For me, my storybook is the bus. I don’t live near the train, so the bus is my lifeline. Lucky for me, it is always full of characters. There are the special guest stars, like the woman who dashed across Broadway and ran in front of the bus trying to catch it, but the driver wouldn’t go because she had endangered her life. (A standoff ensued, her standing in front of the bus, him threatening to call the police. “For all I know, ma’am, you were trying to kill yourself,” the driver explained. “Why would I kill myself?” the woman retorted. “It’s my birthday!”) But I prefer the recurring cast, like the woman who always read ancient Latin texts, wearing long skirts and hair pulled back in an uninspired ponytail. Or the two dapperly dressed gentlemen who always wait for the bus together, one bearded and often clad in a Sherlock Holmes-type chapeau and the other always holding the newspaper inches from his face. Or even, more darkly, the disturbed-seeming man who would always sit at the front of the bus and, occasionally, raise his hands to his face and seem on the verge of tears — shaking, stricken — before the hands fell back to his lap and his expression softened. How can you not help but let these folks linger in your minds and let them take on lives of their own?
Some of them, though, are more than anecdotes or character sketches. With some of these strangers, I feel a connection. Sure, it is one-sided, inarticulate and not reciprocated in the least, but in the story I tell, there is a friendship there nonetheless.
Perhaps the best case is with a woman about my age that I’ll call Blue. Blue caught the bus at my stop for a while before moving a bit further down the road. She always dressed very modestly and demurely, usually in shades of blue, grey and brown. Not particularly fashionable, but quite sensible. She had a travel mug from a nearby college and always had a Boston Globe with her. I had a feeling we would get along — isn’t that usually how these things start out? But it’s a poorly kept secret that I can be cripplingly shy at times, so I never engaged her in conversation. In my mind, however, our interests meshed, our personalities clicked, and we became fast friends. When she started getting on at the bus stop down the road, my mind raced with speculation. Did she move? Is she dating someone?

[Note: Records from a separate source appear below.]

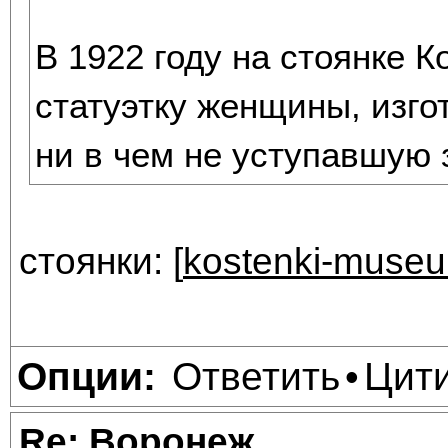
В 1922 году на стоянке 
статуэтку женщины, изго
ни в чем не уступавшую
стоянки: [
kostenki-museu
Ответить
Цит
Опции:
•
Re: Воронеж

I didn’t notice the day Blue stopped riding my bus. But in time, her absence became apparent. I have my real life, of course, full of people with whom I have reciprocal connections and meaningful exchanges. But, is it weird to say? I miss Blue. I wonder, now and then — usually on the bus — what she’s up to, where she works, if she still buys the newspaper.
Maybe it’s a good thing to have these late-in-life imaginary friends. Perhaps we need them in the same way we needed our imaginary friends of yore — in these idealized, contrived, fictitious relationships, we can have the perfect friendships, or the kind of friend we always wanted but never found. We can start the conversation we would never dare to start in real life, and carry it on for as long as our bus routes coincide. Or maybe it’s just a way to pass the time or distract ourselves during one of the more solitary parts of our day, forging phantom connections with total strangers and writing fictions until our stop comes up, and we get off and go on with our lives. It’s just another way to process the world around us. If nothing else, it makes those mundane moments more interesting.
Lately at my bus stop, there have been two women about my age, and they seem pretty cool. But they are bus stop friends in a truer sense — they actually chat with one another! Who’da thunk? I can tell, somehow, that their acquaintance began at the bus stop. But unlike Blue and I, it became something real, forged in the fire of shared delays and complimented outfits. (This is, of course, not unprecedented. Take the case of the commuter rail couple who recently got married on the train where they met. Too cool.)
Part of me wants to interject in their conversation one morning, clue them in to the fact that I would be an excellent addition to their bus stop brigade, that we could be friends. But I don’t think it is meant to be. I’m too shy. It’s OK, though. I’ll just pretend.